> _INSTRUCTIONS FOR THE TASK_: Copy out again, unchanged, the listing below from the line that has "What are the methods" through the line that has "SBDD3000 series Xiang".

> _MATERIALS PROVIDED_:
*-*-*

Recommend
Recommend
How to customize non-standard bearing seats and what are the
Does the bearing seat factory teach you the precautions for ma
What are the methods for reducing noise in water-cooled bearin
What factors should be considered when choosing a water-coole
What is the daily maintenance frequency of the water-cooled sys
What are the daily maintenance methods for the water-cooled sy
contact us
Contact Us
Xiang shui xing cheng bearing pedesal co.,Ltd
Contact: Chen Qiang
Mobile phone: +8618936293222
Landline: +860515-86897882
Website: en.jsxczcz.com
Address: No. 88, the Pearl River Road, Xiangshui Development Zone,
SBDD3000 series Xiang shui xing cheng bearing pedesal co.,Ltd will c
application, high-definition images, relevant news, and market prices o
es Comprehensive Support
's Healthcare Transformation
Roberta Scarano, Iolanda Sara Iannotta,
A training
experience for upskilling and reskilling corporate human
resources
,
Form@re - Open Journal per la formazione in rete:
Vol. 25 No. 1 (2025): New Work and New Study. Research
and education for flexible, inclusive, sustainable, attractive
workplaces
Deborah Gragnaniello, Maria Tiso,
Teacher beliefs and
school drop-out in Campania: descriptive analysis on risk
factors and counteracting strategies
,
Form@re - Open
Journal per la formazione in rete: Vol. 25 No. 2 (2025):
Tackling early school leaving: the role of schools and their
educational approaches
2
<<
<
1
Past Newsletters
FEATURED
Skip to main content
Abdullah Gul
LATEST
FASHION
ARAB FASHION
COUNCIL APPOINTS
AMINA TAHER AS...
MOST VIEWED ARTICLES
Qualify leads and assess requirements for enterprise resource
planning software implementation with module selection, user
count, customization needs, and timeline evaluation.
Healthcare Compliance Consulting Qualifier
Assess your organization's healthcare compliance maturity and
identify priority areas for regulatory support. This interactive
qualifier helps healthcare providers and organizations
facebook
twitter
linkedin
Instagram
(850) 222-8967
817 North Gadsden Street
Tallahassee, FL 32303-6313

*-*-*

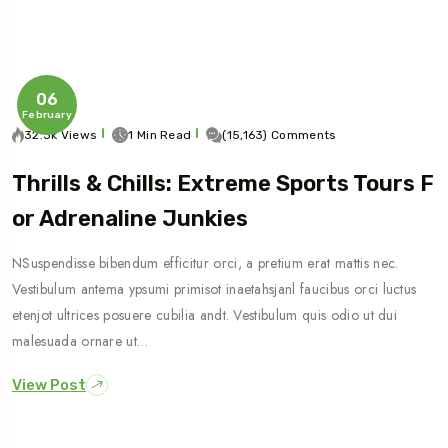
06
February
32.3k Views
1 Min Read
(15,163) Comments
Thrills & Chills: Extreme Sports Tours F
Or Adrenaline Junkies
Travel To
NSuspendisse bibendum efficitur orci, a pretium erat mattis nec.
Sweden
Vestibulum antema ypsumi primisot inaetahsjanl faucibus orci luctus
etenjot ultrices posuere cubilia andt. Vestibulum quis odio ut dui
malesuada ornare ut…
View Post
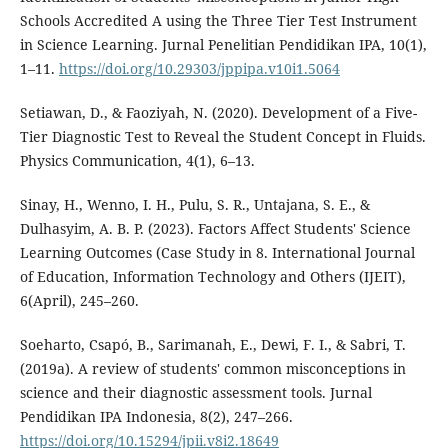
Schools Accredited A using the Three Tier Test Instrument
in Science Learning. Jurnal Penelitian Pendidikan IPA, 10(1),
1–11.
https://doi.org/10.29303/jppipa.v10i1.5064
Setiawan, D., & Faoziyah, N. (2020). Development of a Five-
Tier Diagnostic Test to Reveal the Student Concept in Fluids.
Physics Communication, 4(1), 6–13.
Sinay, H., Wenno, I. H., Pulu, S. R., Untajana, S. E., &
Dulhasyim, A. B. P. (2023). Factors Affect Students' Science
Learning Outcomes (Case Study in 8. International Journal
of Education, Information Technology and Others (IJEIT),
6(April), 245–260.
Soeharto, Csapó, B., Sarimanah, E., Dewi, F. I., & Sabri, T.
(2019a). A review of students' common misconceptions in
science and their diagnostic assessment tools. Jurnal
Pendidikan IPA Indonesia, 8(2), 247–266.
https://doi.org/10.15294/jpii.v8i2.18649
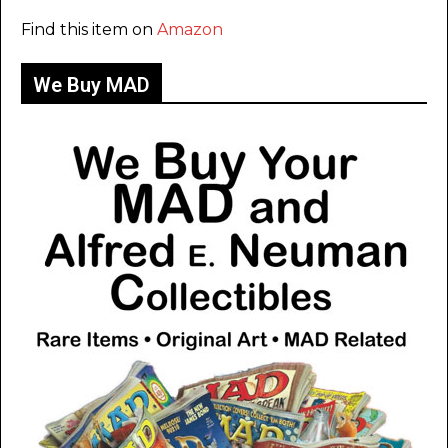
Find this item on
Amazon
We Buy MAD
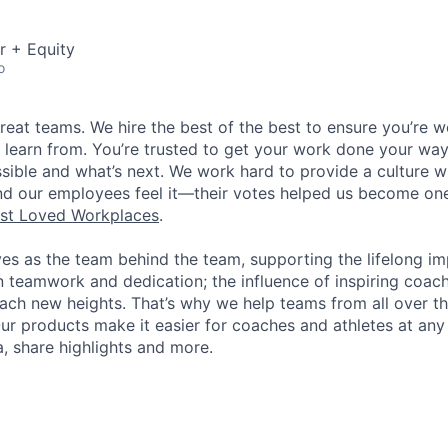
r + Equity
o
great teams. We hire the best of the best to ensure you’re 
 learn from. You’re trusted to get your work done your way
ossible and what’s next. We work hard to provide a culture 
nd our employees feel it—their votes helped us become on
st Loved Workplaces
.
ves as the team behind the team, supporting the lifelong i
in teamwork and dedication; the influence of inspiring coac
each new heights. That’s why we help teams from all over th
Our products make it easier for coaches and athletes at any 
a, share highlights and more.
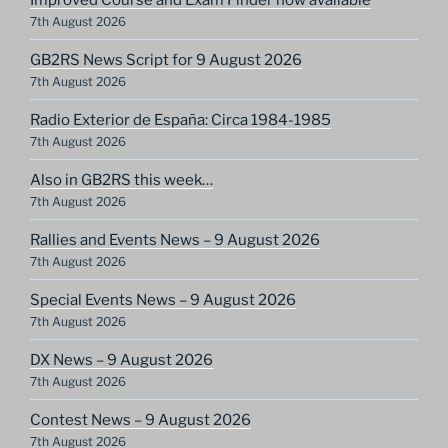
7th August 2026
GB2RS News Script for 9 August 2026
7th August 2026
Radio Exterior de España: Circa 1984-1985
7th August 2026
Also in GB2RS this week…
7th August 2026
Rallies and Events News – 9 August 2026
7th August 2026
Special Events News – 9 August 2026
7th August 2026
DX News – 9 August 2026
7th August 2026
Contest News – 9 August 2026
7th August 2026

*-*-*

> _EXERCISE SOLUTION_:
What are the methods for reducing noise in water-cooled bearin
What factors should be considered when choosing a water-coole
What is the daily maintenance frequency of the water-cooled sys
What are the daily maintenance methods for the water-cooled sy
contact us
Contact Us
Xiang shui xing cheng bearing pedesal co.,Ltd
Contact: Chen Qiang
Mobile phone: +8618936293222
Landline: +860515-86897882
Website: en.jsxczcz.com
Address: No. 88, the Pearl River Road, Xiangshui Development Zone,
SBDD3000 series Xiang shui xing cheng bearing pedesal co.,Ltd will c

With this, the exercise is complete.